A Buyer’s Guide article in Classic & Sports Car magazine several years ago did in fact list projected mileage between engine rebuilds as somewhere around 20K miles, but except for the ridiculously heavy iron block this would be a kitchen-table job, and probably the work of a week or less, even for a klutz like me. And since one of these would be a very pleasant little grocery-getter, I could see adopting another one. Imagine a little modern car with a miniature Model A engine, and that’s about it!
Great tales. I’ve never heard of breaking a crank with a crank, but it seems to fit the weak-chested mechanical nature of the beasts.
The odd thing about these is the “V” badge on their front fenders. As a kid I knew that Ford had a V4, so I rather assumed these must have had that engine. Why else put a V badge on it there?
The little V badge appears on Anglias and contemporary Zephyrs. It’s more of a triangle than a V. The center says Ford Motor Company Ltd England. It’s kinda like the Chrysler pentastar makers mark.
It points down towards hell, from whence the driving experience was extracted and installed.
LOL!
To my eye, this style has aged better than that of its successor, the 105e
Sad then that generation of Anglia didn’t have the popularity of the following generation. the 105e, who was a “car star” being featured in tv and movies like Harry Potter.
Not an ugly thing, but still something a bit postwar-rationing-uptight-class-misery about it (yet still rising far above the epitome of such, the so-miserable-its-boot-doesn’t-open contemporary Standard Ten).
Mind, I might be conflating the looks with the driving experience described so well by Will Owens above.
The butterflies are quite safe. You couldn’t keep up with one in a 100E.
They were quite the rage at the drag strips…. probably mostly for the Adrenalin High Created by the huge power planted in a hopelessly under built, under braked and understeered death trap. But they were fun!
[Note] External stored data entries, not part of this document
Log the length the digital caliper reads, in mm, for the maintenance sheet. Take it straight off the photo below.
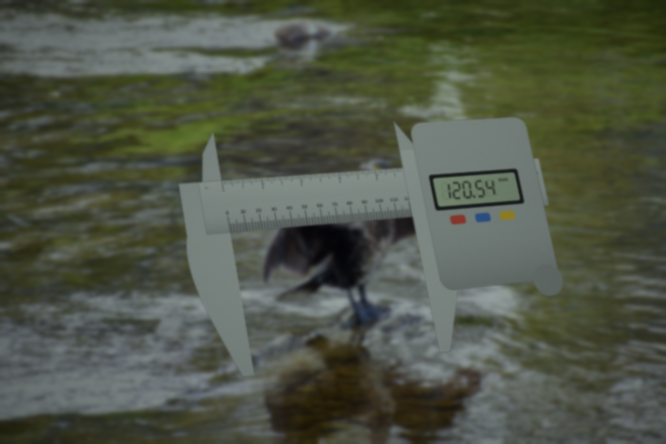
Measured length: 120.54 mm
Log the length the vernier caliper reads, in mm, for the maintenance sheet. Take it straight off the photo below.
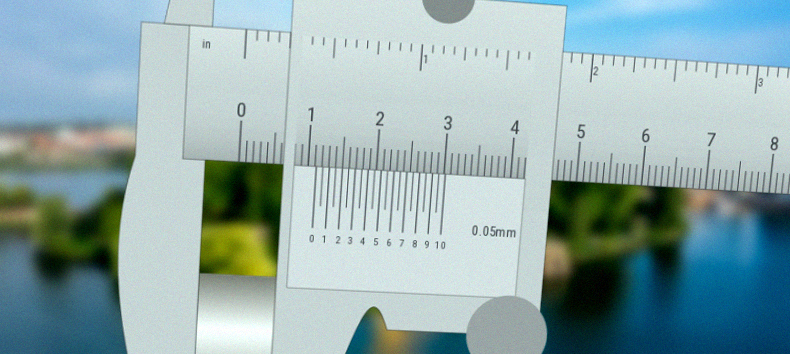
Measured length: 11.2 mm
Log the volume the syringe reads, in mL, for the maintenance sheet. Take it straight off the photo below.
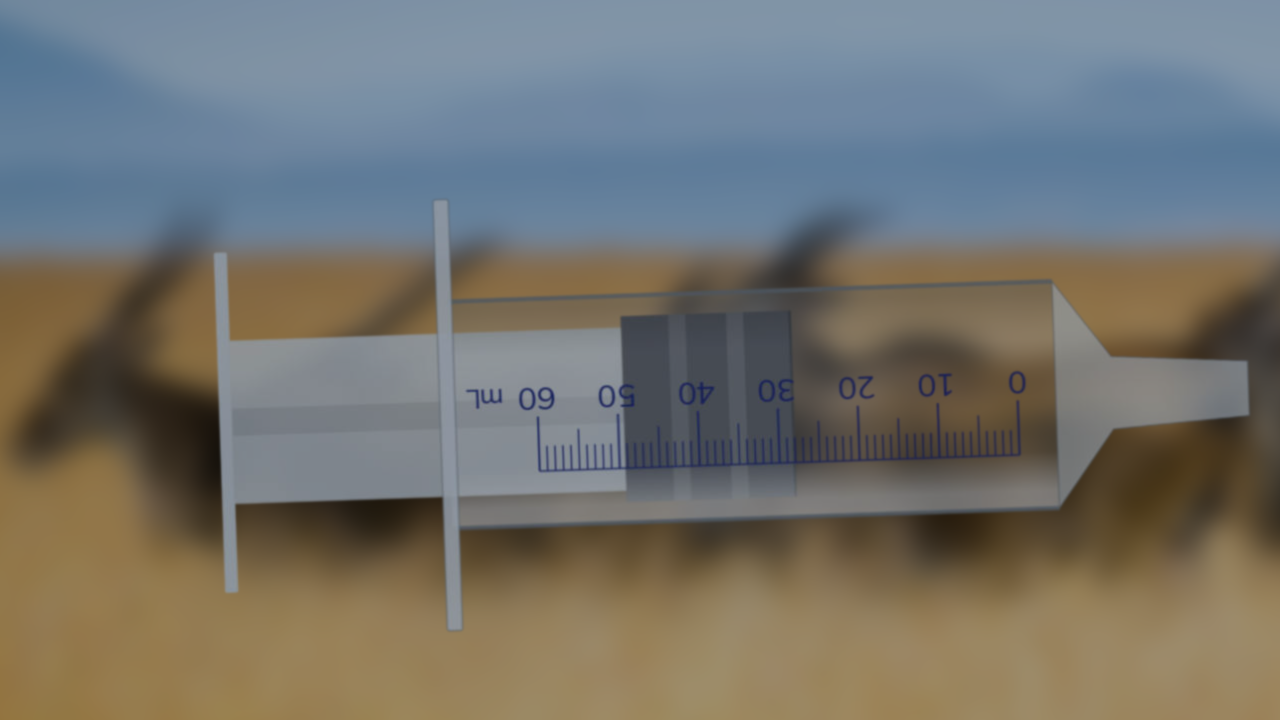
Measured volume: 28 mL
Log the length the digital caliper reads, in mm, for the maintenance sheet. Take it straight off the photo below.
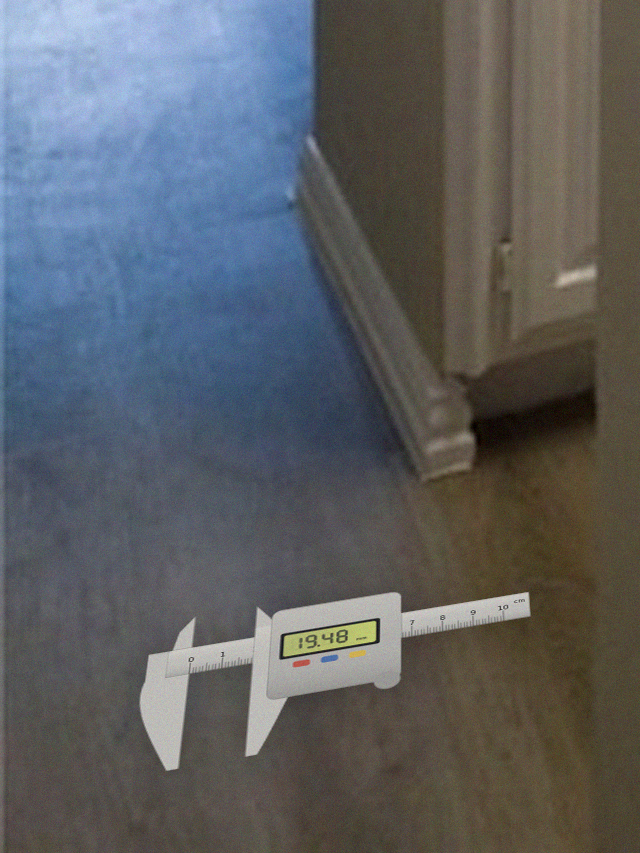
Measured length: 19.48 mm
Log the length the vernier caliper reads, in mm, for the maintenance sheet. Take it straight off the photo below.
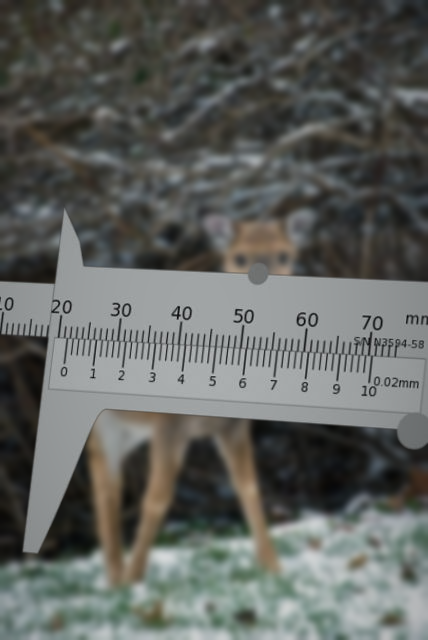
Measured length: 21.5 mm
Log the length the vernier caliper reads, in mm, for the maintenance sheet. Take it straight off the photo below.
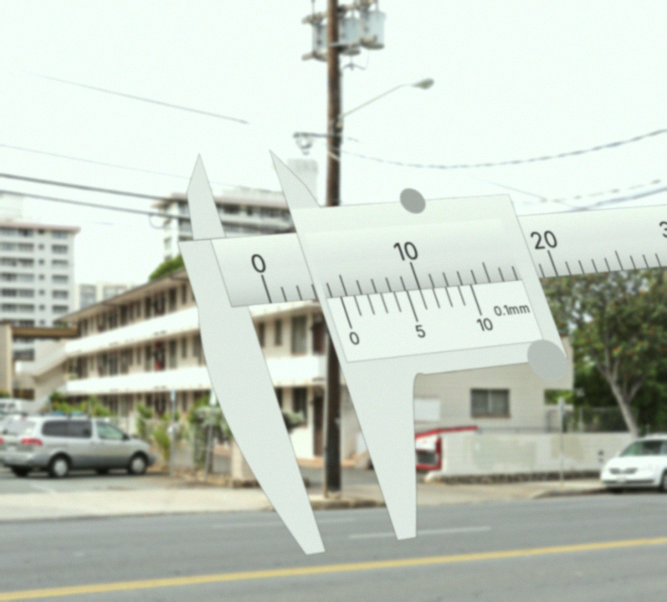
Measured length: 4.6 mm
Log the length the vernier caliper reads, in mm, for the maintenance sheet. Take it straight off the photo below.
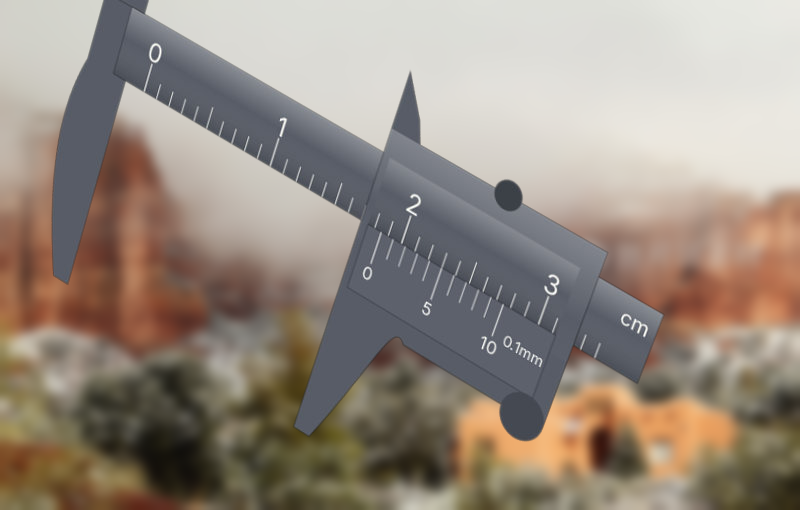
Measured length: 18.5 mm
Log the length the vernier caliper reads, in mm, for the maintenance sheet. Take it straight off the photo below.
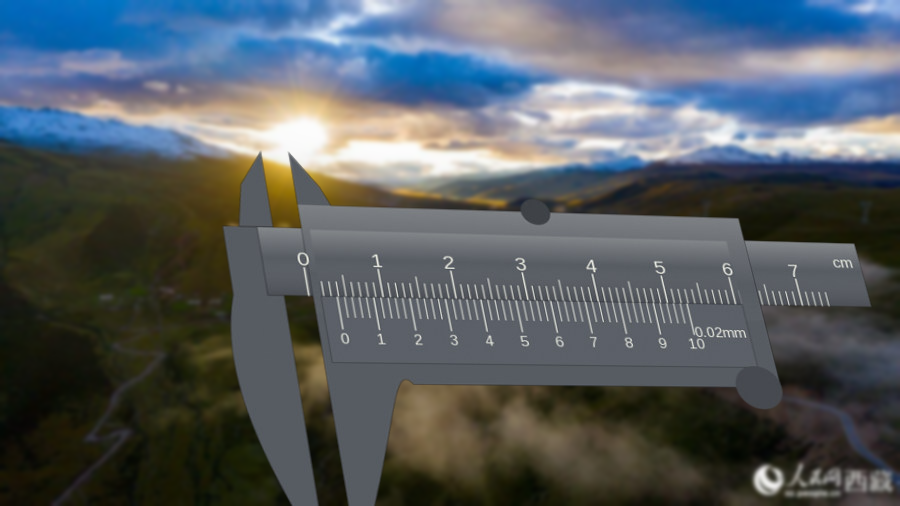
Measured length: 3.8 mm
One of these was probably the oddest new car purchase my parents ever made. When they got married in mid 1958 they started with a 57 Buick Super or Roadmaster my Dad had bought used and the 53 Chevy sedan my Mom had bought in 1954. Within a year they had an Anglia and a Karmann Ghia.
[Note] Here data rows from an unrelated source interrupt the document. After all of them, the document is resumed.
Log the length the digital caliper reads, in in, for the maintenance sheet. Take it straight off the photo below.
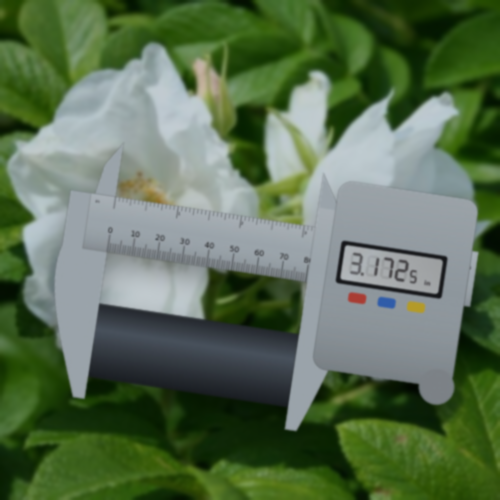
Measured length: 3.1725 in
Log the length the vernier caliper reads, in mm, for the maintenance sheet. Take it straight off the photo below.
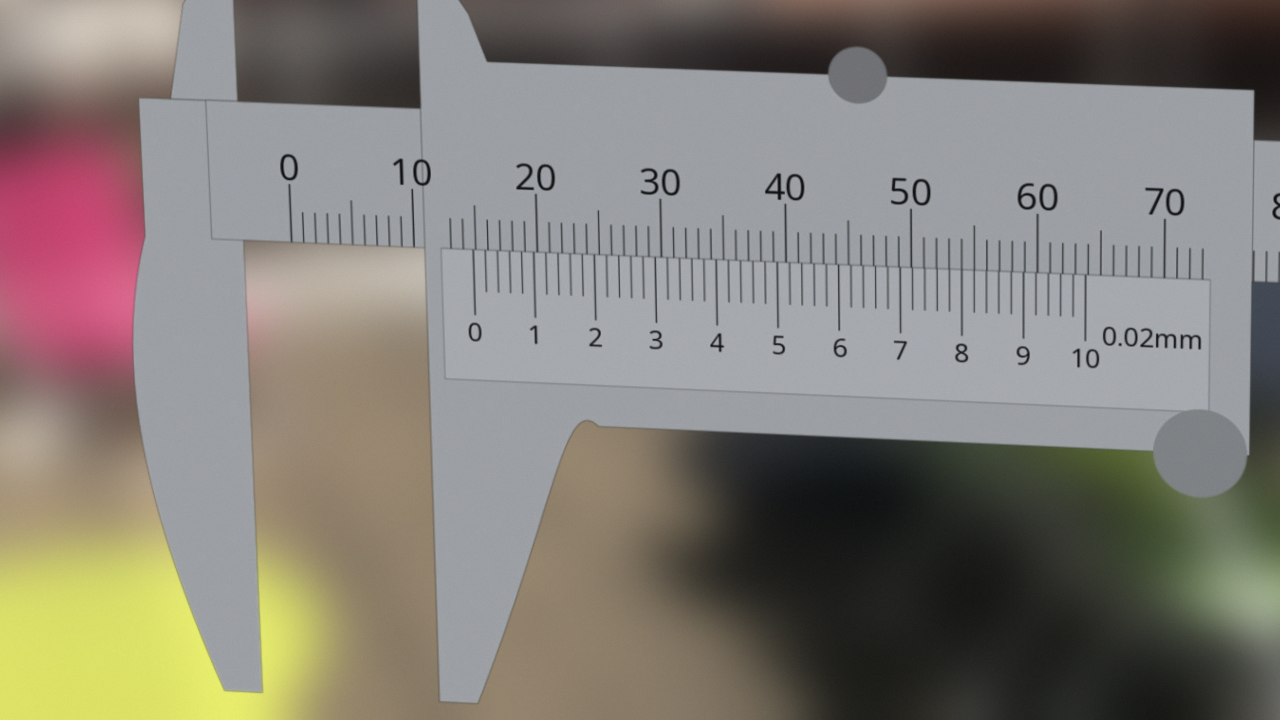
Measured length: 14.8 mm
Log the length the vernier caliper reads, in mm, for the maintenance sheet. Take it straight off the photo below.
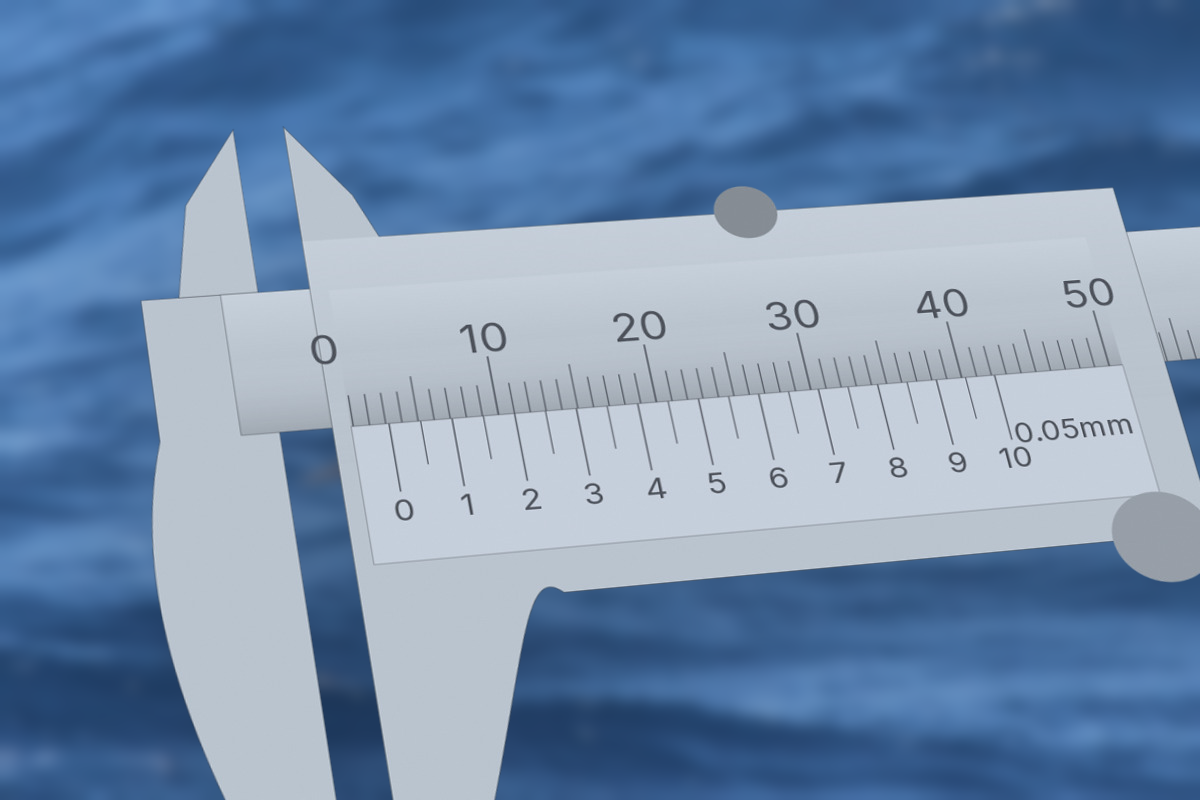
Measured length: 3.2 mm
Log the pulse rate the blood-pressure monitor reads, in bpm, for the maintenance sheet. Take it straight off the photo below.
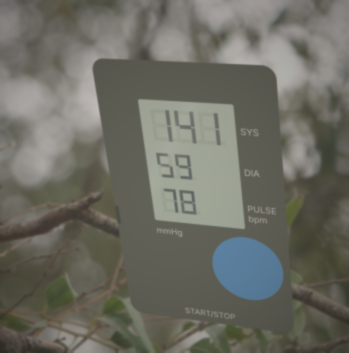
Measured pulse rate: 78 bpm
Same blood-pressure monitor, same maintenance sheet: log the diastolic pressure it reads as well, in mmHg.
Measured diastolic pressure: 59 mmHg
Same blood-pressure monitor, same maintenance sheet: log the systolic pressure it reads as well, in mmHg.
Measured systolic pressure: 141 mmHg
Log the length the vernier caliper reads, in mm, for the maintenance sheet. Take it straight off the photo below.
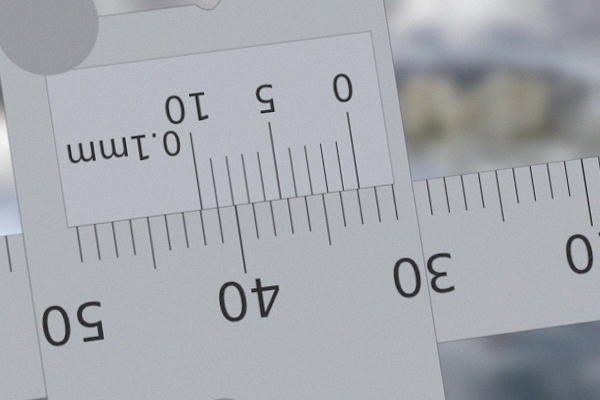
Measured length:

The Ghia was fondly remembered, but the Anglia was not – by my mother particularly. She always made a face when she said “English Ford.” 🙂 My father spent a lot of time on the road in the Willow Run-Ypsilanti-Detroit corridor then, and I now understand that the highway driving probably killed that car quickly. I never got much info on it, but it would have definitely been a 58 or 59 model. By 1961 both were gone, replaced by a 61 F-85 wagon.
But it sure looked appealing in the advertising. 🙂
Honey, I shrunk the car.
I had a vague memory of you pointing this out, but had forgotten it. Wow; your dad sure went from the extremes of Ford products: Anglia to Mk. IV! Now that’s about as vast a jump in sizes as possible.
They really were perfect examples of the import boom buyers, of the ones that then ditched imports for domestics after 1960. There were a lot of them! Imports had a 11% market share in 1959; by 1961, it was 4.9%
I never saw any of these growing up and don’t recall any of the local Ford dealers carrying them. OTOH, there were lots of Opels (sold by Buick dealers) and a fair number of Vauxhalls (sold by Pontiac dealers). I recall seeing an article about a Ford Squire of this vintage whose owner lived in New England. Supposedly it had a metal plate on the dashboard advising the driver not to exceed 45 mph.